The land rights dispute between the Maya of southern Belize and the Government of Belize will be heard by the Caribbean Court of Justice (CCJ), following a decision by the Belize Court of Appeal on Friday to grant leave to the parties to challenge a decision granted by the Court of Appeal earlier this year.
In that decision, two of three judges upheld the customary land rights of the Maya of southern Belize, but they went further to rescind orders of the lower court which mandated the Government to give effect to those rights, such as orders for the Government to work with the Maya to demarcate lands and orders which restrained the Government from unilaterally issuing oil contracts and logging concessions on what the Maya deem to be their ancestral lands.
Antoinette Moore, SC, told Amandala that the Toledo Alcaldes Association (TAA), the Maya Leaders Alliance (MLA) and the villagers challenging the Court of Appeal decision have 21 days to file their claim with the CCJ.
Of note, though, is that the Government of Belize is also challenging the Court of Appeal decision.
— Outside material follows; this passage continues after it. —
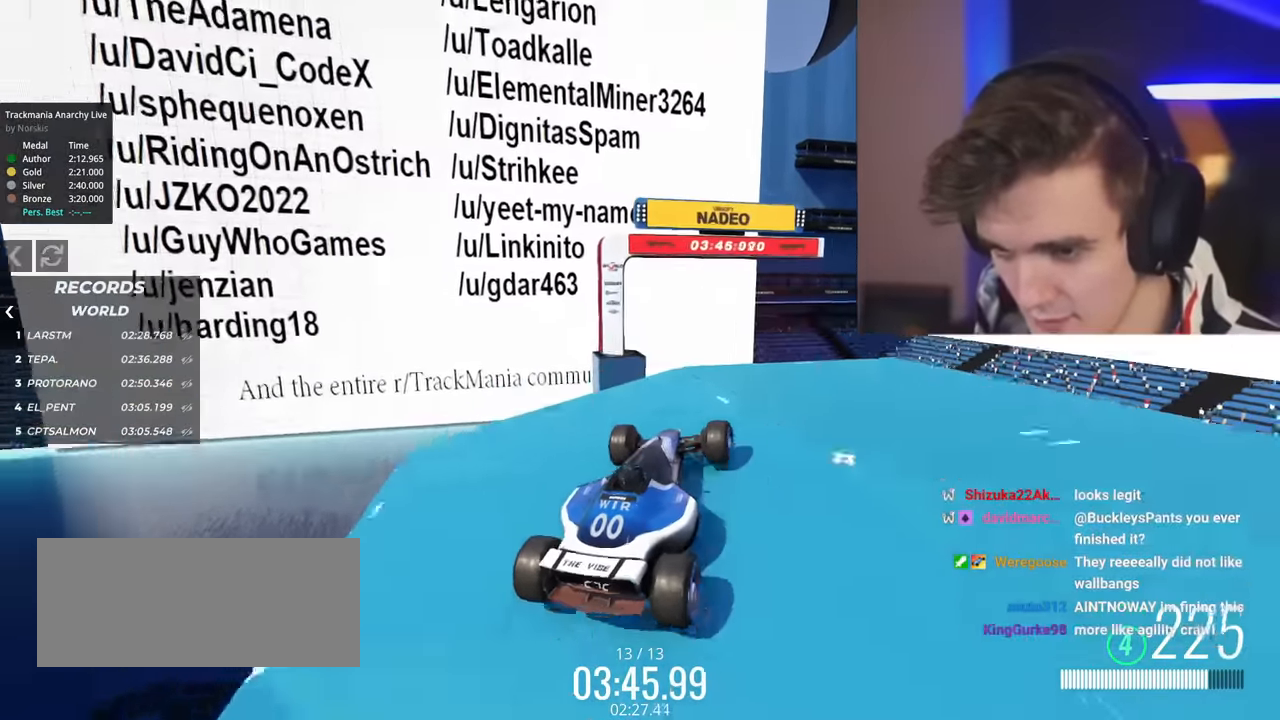
{"keys": ["up"], "events": []}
Denys Barrow, SC, told our newspaper that the minority decision issued by the president of the Court of Appeal, Justice Manuel Sosa, means that a very important question is left to be resolved: that is, whether the Maya of Toledo can truly claim indigenous rights, since the judge seems to agree with the Government’s assertions that they are migrants to this part of the Central American isthmus.
The Government will argue their case in a cross-appeal to the CCJ case.
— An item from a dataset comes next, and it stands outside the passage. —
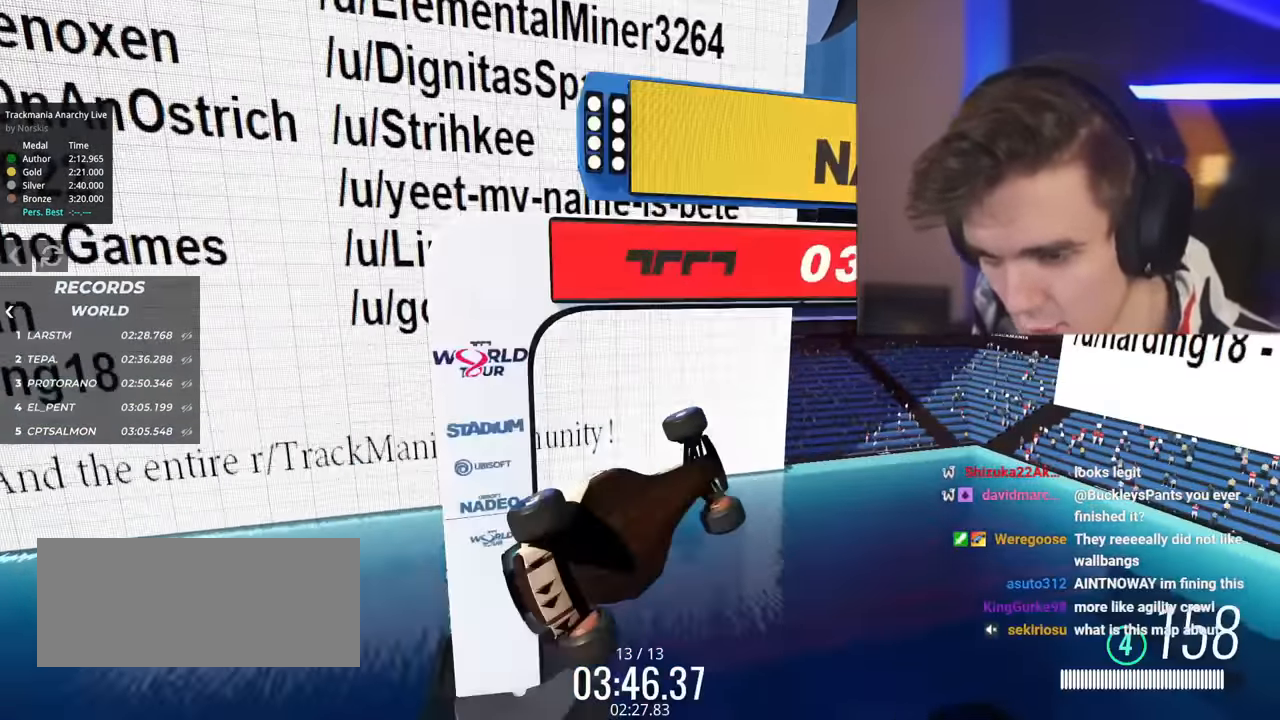
{"keys": ["up"], "events": []}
Senior Counsel Moore told Amandala that what this means is that “essentially the whole case will be under review by the CCJ.”
“The Maya Leaders Alliance, the Toledo Alcaldes Association, and the villagers are seeking a review of the portion they lost, which had to deal with the injunctive relief and the title demarcation – the obligations of the Government to protect the land; and the Government is appealing the portion of the case which affirms customary land rights. There is nothing else for them to appeal,” Moore told us.
She said that the land rights issue is really the primary underlying issue in the case.
Friday’s decision to allow the appeal was issued by President Sosa, Justice Dennis Morrison, and Justice Samuel Awich. The Maya have until November 22 to file their appeal with the CCJ.
Moore said that, “Whatever decision the CCJ makes will be persuasive and have implications for the Caribbean and the broader Commonwealth.”
Senior Counsel Barrow, too, believes that the CCJ hearing is necessary to resolve some vital issues:
“President Sosa gave a breathtaking survey of the law regarding indigenous persons – what qualifies you to be classified as an indigenous or as a descendant of the indigenous people, and his decision was that the Maya were migrants and not indigenous persons in Belize,” Barrow said, referring to the minority decision in the Court of Appeal case.
Barrow said that it is the Government’s position, in view of dissenting opinion by Sosa, that it has a duty, in the public interest, to have the matter resolved. He noted that two judges had a differing view and the third concurred with one of the two, in favor of the Maya.
“It does not establish the kind of certainty which is needed. If the CCJ decides that Justice Sosa was wrong, fine! But the CCJ may decide that Sosa was correct…” Barrow told us.
Could such a decision in any way unsettle the ruling which former Chief Justice Abdulai Conteh made in favor of Conejo and Santa Cruz, Toledo, which the Government did not appeal?
“No, it cannot alter the decision,” Barrow conceded.
He said that the Conteh decision (issued in 2007) remains binding on the Government, as well as Conejo and Santa Cruz; although an opposite ruling by the CCJ would mean “you will have the anomaly that that decision stands but a later, higher decision shows that it was wrong…”
Of note is that a decision is pending from the Supreme Court in the challenge by four Maya communities in Toledo and the Sarstoon Temash Institute of Indigenous Management (SATIIM), joined by the Association of Protected Areas Management Organizations (APAMO) – which are together seeking the court’s intervention against a decision by the Government to grant an oil contract to US Capital Energy over what they maintain are ancestral lands, and to furthermore issue a permit to the oil company to drill inside a national park, when such activities are prohibited under the National Parks Systems Act.
Senior Counsel Barrow is also the Government’s lawyer in that Supreme Court case.